- _WHAT YOU SHOULD DO_
Copy all lines holding the word "biến" from the entries.

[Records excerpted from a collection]
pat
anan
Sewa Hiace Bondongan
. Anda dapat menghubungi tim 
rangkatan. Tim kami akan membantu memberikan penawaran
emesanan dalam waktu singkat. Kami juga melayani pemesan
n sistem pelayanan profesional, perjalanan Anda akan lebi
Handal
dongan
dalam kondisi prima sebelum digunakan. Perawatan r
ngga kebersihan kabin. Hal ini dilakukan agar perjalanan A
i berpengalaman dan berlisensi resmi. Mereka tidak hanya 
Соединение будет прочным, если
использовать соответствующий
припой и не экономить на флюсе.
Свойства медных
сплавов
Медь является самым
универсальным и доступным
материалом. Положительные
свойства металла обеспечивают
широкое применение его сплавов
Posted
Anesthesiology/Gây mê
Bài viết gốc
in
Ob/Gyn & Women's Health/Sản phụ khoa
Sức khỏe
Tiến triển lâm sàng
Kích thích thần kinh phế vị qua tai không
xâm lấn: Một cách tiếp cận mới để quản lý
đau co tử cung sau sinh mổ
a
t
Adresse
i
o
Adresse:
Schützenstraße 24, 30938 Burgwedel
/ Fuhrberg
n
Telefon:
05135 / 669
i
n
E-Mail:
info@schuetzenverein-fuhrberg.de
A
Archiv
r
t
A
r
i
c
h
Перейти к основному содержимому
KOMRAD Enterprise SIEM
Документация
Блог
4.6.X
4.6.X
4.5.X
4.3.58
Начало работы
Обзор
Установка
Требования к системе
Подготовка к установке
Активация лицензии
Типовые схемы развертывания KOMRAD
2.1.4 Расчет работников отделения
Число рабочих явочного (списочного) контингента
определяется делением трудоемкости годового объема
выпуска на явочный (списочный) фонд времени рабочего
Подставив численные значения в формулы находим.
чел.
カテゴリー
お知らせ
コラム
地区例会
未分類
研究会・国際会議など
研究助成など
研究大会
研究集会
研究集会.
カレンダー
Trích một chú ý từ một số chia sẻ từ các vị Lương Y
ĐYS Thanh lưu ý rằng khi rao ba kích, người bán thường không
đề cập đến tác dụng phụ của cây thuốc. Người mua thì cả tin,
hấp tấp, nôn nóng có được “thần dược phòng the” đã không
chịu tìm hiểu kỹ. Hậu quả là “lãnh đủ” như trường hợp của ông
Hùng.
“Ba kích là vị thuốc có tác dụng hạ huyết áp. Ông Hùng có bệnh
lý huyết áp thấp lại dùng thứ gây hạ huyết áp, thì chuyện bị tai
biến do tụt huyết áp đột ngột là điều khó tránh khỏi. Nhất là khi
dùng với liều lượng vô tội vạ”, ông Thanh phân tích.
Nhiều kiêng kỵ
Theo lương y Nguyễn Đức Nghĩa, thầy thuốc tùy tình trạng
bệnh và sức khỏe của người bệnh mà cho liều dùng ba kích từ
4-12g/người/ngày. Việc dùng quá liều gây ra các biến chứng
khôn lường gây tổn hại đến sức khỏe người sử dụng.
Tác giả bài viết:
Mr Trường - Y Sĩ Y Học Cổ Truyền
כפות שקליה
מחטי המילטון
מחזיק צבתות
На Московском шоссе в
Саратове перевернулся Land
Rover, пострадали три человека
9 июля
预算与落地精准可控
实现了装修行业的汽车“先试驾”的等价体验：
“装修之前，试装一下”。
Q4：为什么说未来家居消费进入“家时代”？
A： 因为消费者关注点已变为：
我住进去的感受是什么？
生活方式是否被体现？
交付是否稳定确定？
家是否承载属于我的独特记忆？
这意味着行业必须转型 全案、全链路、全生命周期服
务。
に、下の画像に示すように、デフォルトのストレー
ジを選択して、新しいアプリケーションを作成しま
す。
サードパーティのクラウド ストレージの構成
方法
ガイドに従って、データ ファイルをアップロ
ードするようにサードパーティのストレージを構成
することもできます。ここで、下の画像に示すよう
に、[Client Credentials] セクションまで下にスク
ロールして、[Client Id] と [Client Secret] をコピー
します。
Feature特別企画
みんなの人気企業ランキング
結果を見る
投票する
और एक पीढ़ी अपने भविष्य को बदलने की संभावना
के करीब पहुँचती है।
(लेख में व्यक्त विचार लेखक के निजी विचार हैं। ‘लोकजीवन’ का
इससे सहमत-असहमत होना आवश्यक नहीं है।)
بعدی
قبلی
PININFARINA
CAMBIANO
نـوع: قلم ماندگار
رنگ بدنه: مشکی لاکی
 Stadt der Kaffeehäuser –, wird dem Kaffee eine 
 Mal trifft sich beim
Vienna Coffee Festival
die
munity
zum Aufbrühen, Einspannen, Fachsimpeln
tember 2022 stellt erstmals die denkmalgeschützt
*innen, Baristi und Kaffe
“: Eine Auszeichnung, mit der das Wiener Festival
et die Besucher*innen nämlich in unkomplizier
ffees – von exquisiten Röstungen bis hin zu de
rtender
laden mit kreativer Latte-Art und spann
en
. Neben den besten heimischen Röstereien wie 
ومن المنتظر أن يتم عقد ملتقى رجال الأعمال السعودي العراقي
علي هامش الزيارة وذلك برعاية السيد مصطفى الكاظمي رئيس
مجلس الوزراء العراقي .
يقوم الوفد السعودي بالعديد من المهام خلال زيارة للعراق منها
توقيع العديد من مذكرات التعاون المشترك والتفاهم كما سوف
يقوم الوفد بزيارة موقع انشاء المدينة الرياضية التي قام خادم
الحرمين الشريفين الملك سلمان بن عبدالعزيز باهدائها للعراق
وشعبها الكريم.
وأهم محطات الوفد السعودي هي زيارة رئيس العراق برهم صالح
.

- _OUTPUT OF THE TASK_
biến do tụt huyết áp đột ngột là điều khó tránh khỏi. Nhất là khi
4-12g/người/ngày. Việc dùng quá liều gây ra các biến chứng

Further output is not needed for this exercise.